§ What needs to be done
Pick out and copy every line in the entries below that contains the string "eval".

§ Records shown
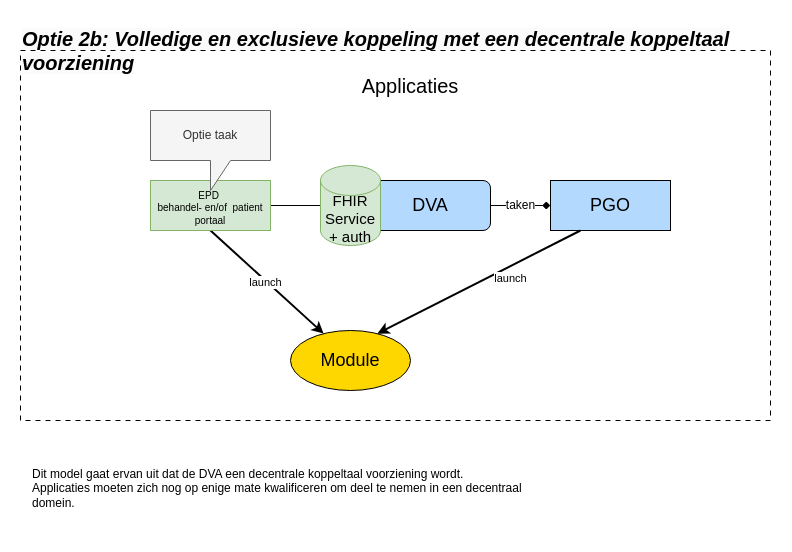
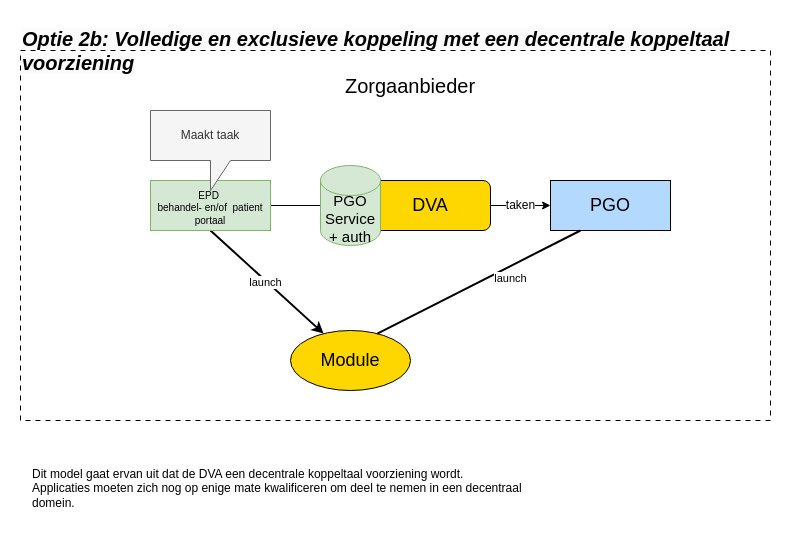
  <mxCell id="0" />
  <mxCell id="1" parent="0" />
  <mxCell id="2" value="" style="rounded=0;whiteSpace=wrap;html=1;dashed=1;dashPattern=5 5;fillColor=none;strokeColor=#000000;" parent="1" vertex="1"><mxGeometry x="20" y="50" width="750" height="370" as="geometry" /></mxCell>
- <mxCell id="3" value="Applicaties" style="text;html=1;strokeColor=none;fillColor=none;align=center;verticalAlign=middle;whiteSpace=wrap;rounded=0;fontSize=20;fontStyle=0;" parent="1" vertex="1"><mxGeometry x="350" y="70" width="120" height="30" as="geometry" /></mxCell>
- <mxCell id="4" value="DVA" style="rounded=1;whiteSpace=wrap;html=1;fillColor=#B3D9FF;strokeColor=#000000;fontSize=18;arcSize=15;" parent="1" vertex="1"><mxGeometry x="370" y="180" width="120" height="50" as="geometry" /></mxCell>
+ <mxCell id="3" value="Zorgaanbieder" style="text;html=1;strokeColor=none;fillColor=none;align=center;verticalAlign=middle;whiteSpace=wrap;rounded=0;fontSize=20;fontStyle=0;" parent="1" vertex="1"><mxGeometry x="350" y="70" width="120" height="30" as="geometry" /></mxCell>
+ <mxCell id="4" value="DVA" style="rounded=1;whiteSpace=wrap;html=1;fillColor=#ffd700;strokeColor=#000000;fontSize=18;arcSize=15;" parent="1" vertex="1"><mxGeometry x="370" y="180" width="120" height="50" as="geometry" /></mxCell>
  <mxCell id="5" value="PGO" style="whiteSpace=wrap;html=1;fillColor=#B3D9FF;strokeColor=#000000;fontSize=18;arcSize=15;rounded=0;" parent="1" vertex="1"><mxGeometry x="550" y="180" width="120" height="50" as="geometry" /></mxCell>
  <mxCell id="6" value="Module" style="ellipse;whiteSpace=wrap;html=1;fillColor=#FFD700;strokeColor=#000000;fontSize=18;" parent="1" vertex="1"><mxGeometry x="290" y="330" width="120" height="60" as="geometry" /></mxCell>
- <mxCell id="7" value="taken" style="edgeStyle=orthogonalEdgeStyle;rounded=0;orthogonalLoop=1;jettySize=auto;html=1;exitX=1;exitY=0.5;exitDx=0;exitDy=0;entryX=0;entryY=0.5;entryDx=0;entryDy=0;strokeColor=#000000;fontSize=12;endArrow=diamond;" parent="1" source="4" target="5" edge="1"><mxGeometry relative="1" as="geometry" /></mxCell>
- <mxCell id="8" value="launch" style="rounded=0;orthogonalLoop=1;jettySize=auto;html=1;exitX=0.25;exitY=1;exitDx=0;exitDy=0;strokeColor=#000000;strokeWidth=2;fontSize=11;entryX=0.75;entryY=0;entryDx=0;entryDy=0;" parent="1" source="5" target="6" edge="1"><mxGeometry x="-0.266" y="11" relative="1" as="geometry"><mxPoint as="offset" /><mxPoint x="550" y="320" as="targetPoint" /></mxGeometry></mxCell>
+ <mxCell id="7" value="taken" style="edgeStyle=orthogonalEdgeStyle;rounded=0;orthogonalLoop=1;jettySize=auto;html=1;exitX=1;exitY=0.5;exitDx=0;exitDy=0;entryX=0;entryY=0.5;entryDx=0;entryDy=0;strokeColor=#000000;fontSize=12;" parent="1" source="4" target="5" edge="1"><mxGeometry relative="1" as="geometry" /></mxCell>
+ <mxCell id="8" value="launch" style="rounded=0;orthogonalLoop=1;jettySize=auto;html=1;exitX=0.25;exitY=1;exitDx=0;exitDy=0;strokeColor=#000000;strokeWidth=2;fontSize=11;entryX=0.75;entryY=0;entryDx=0;entryDy=0;endArrow=none;" parent="1" source="5" target="6" edge="1"><mxGeometry x="-0.266" y="11" relative="1" as="geometry"><mxPoint as="offset" /><mxPoint x="550" y="320" as="targetPoint" /></mxGeometry></mxCell>
  <mxCell id="9" value="" style="edgeStyle=orthogonalEdgeStyle;rounded=0;orthogonalLoop=1;jettySize=auto;html=1;exitX=1;exitY=0.5;exitDx=0;exitDy=0;entryX=0;entryY=0.5;entryDx=0;entryDy=0;strokeColor=#000000;fontSize=12;endArrow=none;endFill=0;" parent="1" edge="1"><mxGeometry relative="1" as="geometry"><mxPoint x="270" y="205" as="sourcePoint" /><mxPoint x="320" y="205" as="targetPoint" /></mxGeometry></mxCell>
  <mxCell id="10" value="launch" style="rounded=0;orthogonalLoop=1;jettySize=auto;html=1;exitX=0.5;exitY=1;exitDx=0;exitDy=0;strokeColor=#000000;strokeWidth=2;fontSize=11;entryX=0.25;entryY=0;entryDx=0;entryDy=0;" parent="1" target="6" edge="1"><mxGeometry x="-0.007" y="-1" relative="1" as="geometry"><mxPoint as="offset" /><mxPoint x="271.538" y="330" as="targetPoint" /><mxPoint x="210" y="230" as="sourcePoint" /></mxGeometry></mxCell>
- <mxCell id="11" value="&lt;span&gt;FHIR Service + auth&lt;/span&gt;" style="shape=cylinder3;whiteSpace=wrap;html=1;boundedLbl=1;backgroundOutline=1;size=15;fillColor=#d5e8d4;strokeColor=#82b366;fontSize=15;" parent="1" vertex="1"><mxGeometry x="320" y="165" width="60" height="80" as="geometry" /></mxCell>
+ <mxCell id="11" value="&lt;span&gt;PGO Service + auth&lt;/span&gt;" style="shape=cylinder3;whiteSpace=wrap;html=1;boundedLbl=1;backgroundOutline=1;size=15;fillColor=#d5e8d4;strokeColor=#82b366;fontSize=15;" parent="1" vertex="1"><mxGeometry x="320" y="165" width="60" height="80" as="geometry" /></mxCell>
  <mxCell id="12" value="&lt;div style=&quot;line-height: 70%;&quot;&gt;&lt;font style=&quot;font-size: 10px; line-height: 70%;&quot;&gt;EPD&amp;nbsp;&lt;/font&gt;&lt;div&gt;&lt;font style=&quot;font-size: 10px; line-height: 70%;&quot;&gt;behandel- en/of&amp;nbsp; patient portaal&lt;/font&gt;&lt;span style=&quot;caret-color: rgba(0, 0, 0, 0); color: rgba(0, 0, 0, 0); font-family: monospace; font-size: 0px; text-align: start; text-wrap-mode: nowrap; line-height: 100%;&quot;&gt;%3CmxGraphModel%3E%3Croot%3E%3CmxCell%20id%3D%220%22%2F%3E%3CmxCell%20id%3D%221%22%20parent%3D%220%22%2F%3E%3CmxCell%20id%3D%222%22%20value%3D%22EPD%22%20style%3D%22rounded%3D0%3BwhiteSpace%3Dwrap%3Bhtml%3D1%3BfillColor%3D%2390EE90%3BstrokeColor%3D%23000000%3BfontSize%3D18%3B%22%20vertex%3D%221%22%20parent%3D%221%22%3E%3CmxGeometry%20x%3D%22250%22%20y%3D%22180%22%20width%3D%22120%22%20height%3D%2250%22%20as%3D%22geometry%22%2F%3E%3C%2FmxCell%3E%3C%2Froot%3E%3C%2FmxGraphModel%3E&lt;/span&gt;&lt;/div&gt;&lt;/div&gt;" style="rounded=0;whiteSpace=wrap;html=1;fillColor=#d5e8d4;strokeColor=#82b366;fontSize=18;" parent="1" vertex="1"><mxGeometry x="150" y="180" width="120" height="50" as="geometry" /></mxCell>
- <mxCell id="13" value="Optie taak" style="shape=callout;whiteSpace=wrap;html=1;perimeter=calloutPerimeter;fillColor=#f5f5f5;strokeColor=#666666;fontColor=#333333;" parent="1" vertex="1"><mxGeometry x="150" y="110" width="120" height="80" as="geometry" /></mxCell>
+ <mxCell id="13" value="Maakt taak" style="shape=callout;whiteSpace=wrap;html=1;perimeter=calloutPerimeter;fillColor=#f5f5f5;strokeColor=#666666;fontColor=#333333;" parent="1" vertex="1"><mxGeometry x="150" y="110" width="120" height="80" as="geometry" /></mxCell>
  <mxCell id="14" value="&lt;div&gt;Dit model gaat ervan uit dat de DVA een decentrale koppeltaal voorziening wordt.&amp;nbsp;&lt;/div&gt;Applicaties moeten zich nog op enige mate kwalificeren om deel te nemen in een decentraal domein." style="text;html=1;align=left;verticalAlign=top;whiteSpace=wrap;rounded=0;" parent="1" vertex="1"><mxGeometry x="30" y="460" width="500" height="70" as="geometry" /></mxCell>
  <mxCell id="15" value="&lt;span style=&quot;color: rgb(0, 0, 0); font-family: Helvetica; font-size: 20px; font-style: italic; font-variant-ligatures: normal; font-variant-caps: normal; font-weight: 700; letter-spacing: normal; orphans: 2; text-align: center; text-indent: 0px; text-transform: none; widows: 2; word-spacing: 0px; -webkit-text-stroke-width: 0px; white-space: normal; background-color: rgb(251, 251, 251); text-decoration-thickness: initial; text-decoration-style: initial; text-decoration-color: initial; display: inline !important; float: none;&quot;&gt;Optie 2b: Volledige en exclusieve koppeling met een decentrale koppeltaal voorziening&lt;/span&gt;" style="text;whiteSpace=wrap;html=1;" parent="1" vertex="1"><mxGeometry x="20" width="750" height="70" as="geometry" y="20" /></mxCell>
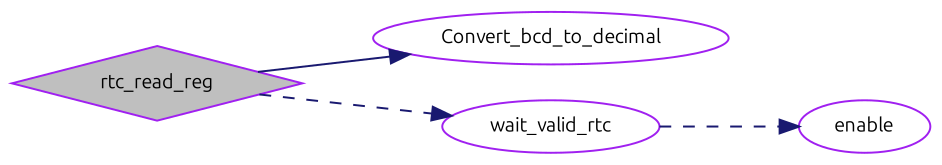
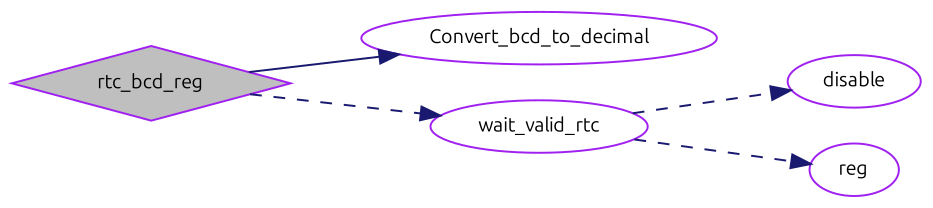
  digraph {
    fontname=Ubuntu
    rankdir=LR
    node [color=purple fillcolor=white fontname=Ubuntu fontsize=10 shape=ellipse style=filled]
    edge [arrowhead=normal color=midnightblue fontname=Ubuntu fontsize=10 labelfontname=Helvetica labelfontsize=10 style=dashed]
-   n1 [fillcolor=grey75 fontcolor=black height=0.2 label=rtc_read_reg shape=diamond width=0.4]
+   n1 [fillcolor=grey75 fontcolor=black height=0.2 label=rtc_bcd_reg shape=diamond width=0.4]
    n2 [height=0.2 label=Convert_bcd_to_decimal width=0.4]
    n3 [height=0.2 label=wait_valid_rtc width=0.4]
-   n5 [height=0.2 label=enable width=0.4]
+   n4 [height=0.2 label=disable width=0.4]
+   n5 [height=0.2 label=reg width=0.4]
    n1 -> n2 [style=solid]
    n1 -> n3
+   n3 -> n4
    n3 -> n5
  }
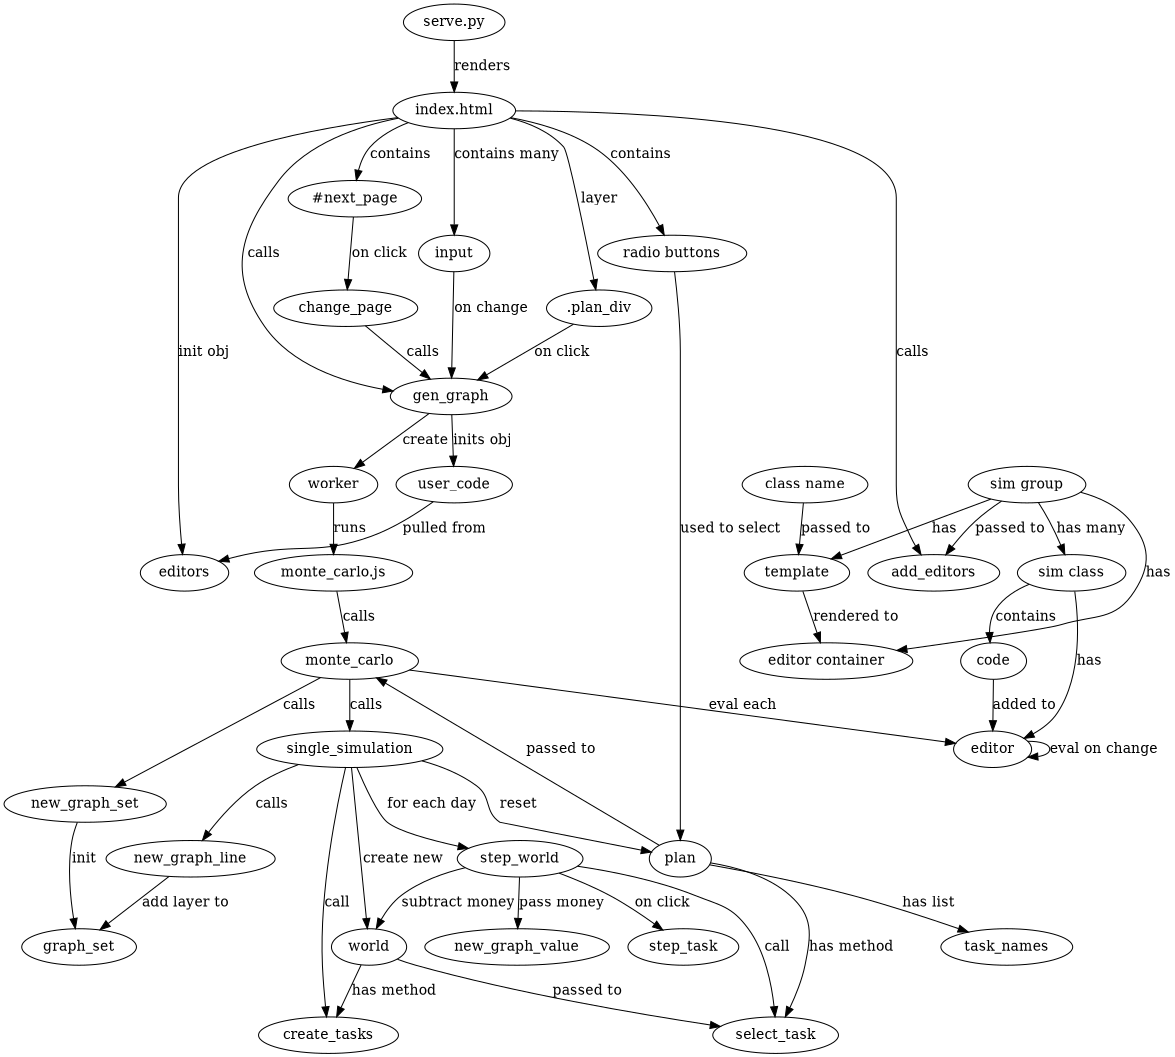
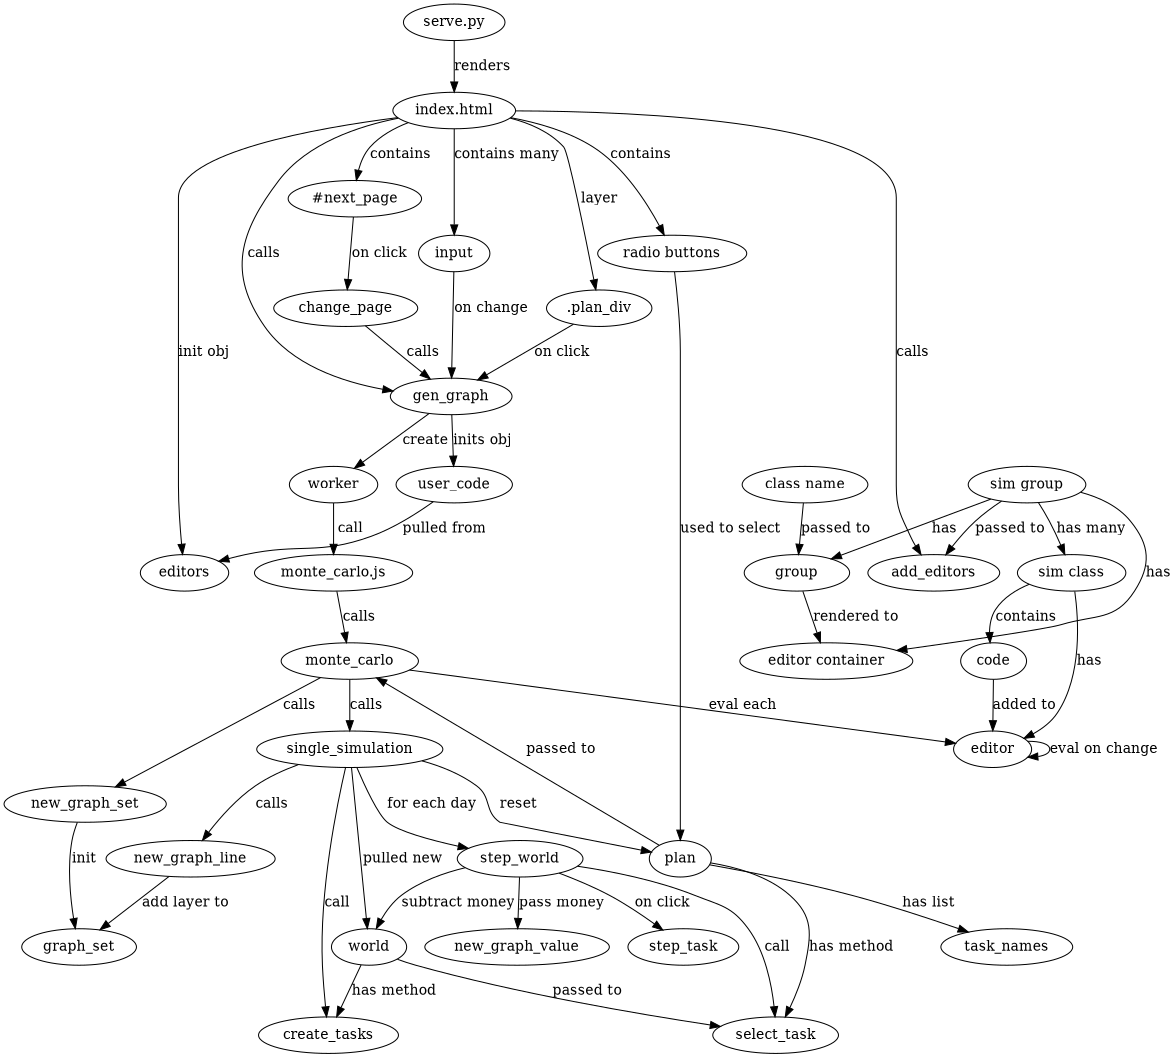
  digraph {
    "serve.py"
    "index.html"
    "#next_page"
    input
    ".plan_div"
    "radio buttons"
    editors
    add_editors
    gen_graph
    change_page
    plan
    user_code
    worker
    monte_carlo
    select_task
    task_names
    editor
    new_graph_set
    single_simulation
    graph_set
    new_graph_line
    world
    create_tasks
    step_world
    "monte_carlo.js"
    "sim group"
-   template
+   template [label=group]
    "sim class"
    "editor container"
    code
    "class name"
    new_graph_value
    step_task
    "serve.py" -> "index.html" [label=renders]
    "index.html" -> "#next_page" [label=contains]
    "index.html" -> input [label="contains many"]
    "index.html" -> ".plan_div" [label=layer]
    "index.html" -> "radio buttons" [label=contains]
    "index.html" -> editors [label="init obj"]
    "index.html" -> add_editors [label=calls]
    "index.html" -> gen_graph [label=calls]
    "#next_page" -> change_page [label="on click"]
    input -> gen_graph [label="on change"]
    ".plan_div" -> gen_graph [label="on click"]
    "radio buttons" -> plan [label="used to select"]
    gen_graph -> user_code [label="inits obj"]
    gen_graph -> worker [label=create]
    change_page -> gen_graph [label=calls]
    plan -> monte_carlo [label="passed to"]
    plan -> select_task [label="has method"]
    plan -> task_names [label="has list"]
    user_code -> editors [label="pulled from"]
-   worker -> "monte_carlo.js" [label=runs]
+   worker -> "monte_carlo.js" [label=call]
    monte_carlo -> editor [label="eval each"]
    monte_carlo -> new_graph_set [label=calls]
    monte_carlo -> single_simulation [label=calls]
    editor -> editor [label="eval on change"]
    new_graph_set -> graph_set [label=init]
    single_simulation -> plan [label=reset]
    single_simulation -> new_graph_line [label=calls]
-   single_simulation -> world [label="create new"]
+   single_simulation -> world [label="pulled new"]
    single_simulation -> create_tasks [label=call]
    single_simulation -> step_world [label="for each day"]
    new_graph_line -> graph_set [label="add layer to"]
    world -> select_task [label="passed to"]
    world -> create_tasks [label="has method"]
    step_world -> select_task [label=call]
    step_world -> world [label="subtract money"]
    step_world -> new_graph_value [label="pass money"]
    step_world -> step_task [label="on click"]
    "monte_carlo.js" -> monte_carlo [label=calls]
    "sim group" -> add_editors [label="passed to"]
    "sim group" -> template [label=has]
    "sim group" -> "sim class" [label="has many"]
    "sim group" -> "editor container" [label=has]
    template -> "editor container" [label="rendered to"]
    "sim class" -> editor [label=has]
    "sim class" -> code [label=contains]
    code -> editor [label="added to"]
    "class name" -> template [label="passed to"]
  }
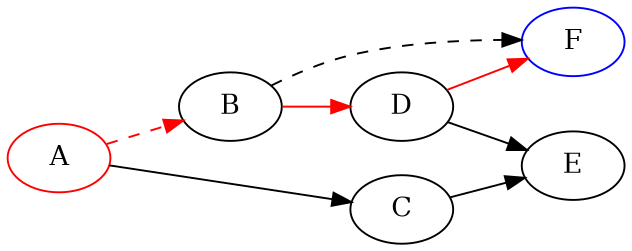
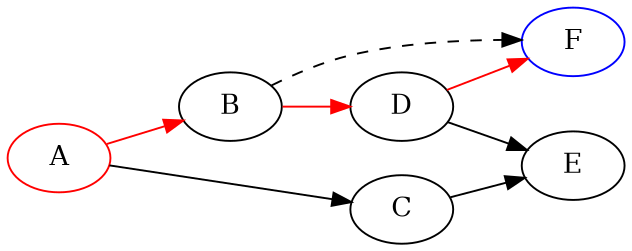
  digraph {
    rankdir=LR
    edge [style=solid]
    A [color=red]
    B
    C
    F [color=blue]
    D
    E
-   A -> B [color=red style=dashed]
+   A -> B [color=red]
    A -> C
    B -> F [style=dashed]
    B -> D [color=red]
    C -> E
    D -> F [color=red]
    D -> E
  }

§ Response
    monte_carlo -> editor [label="eval each"]
    editor -> editor [label="eval on change"]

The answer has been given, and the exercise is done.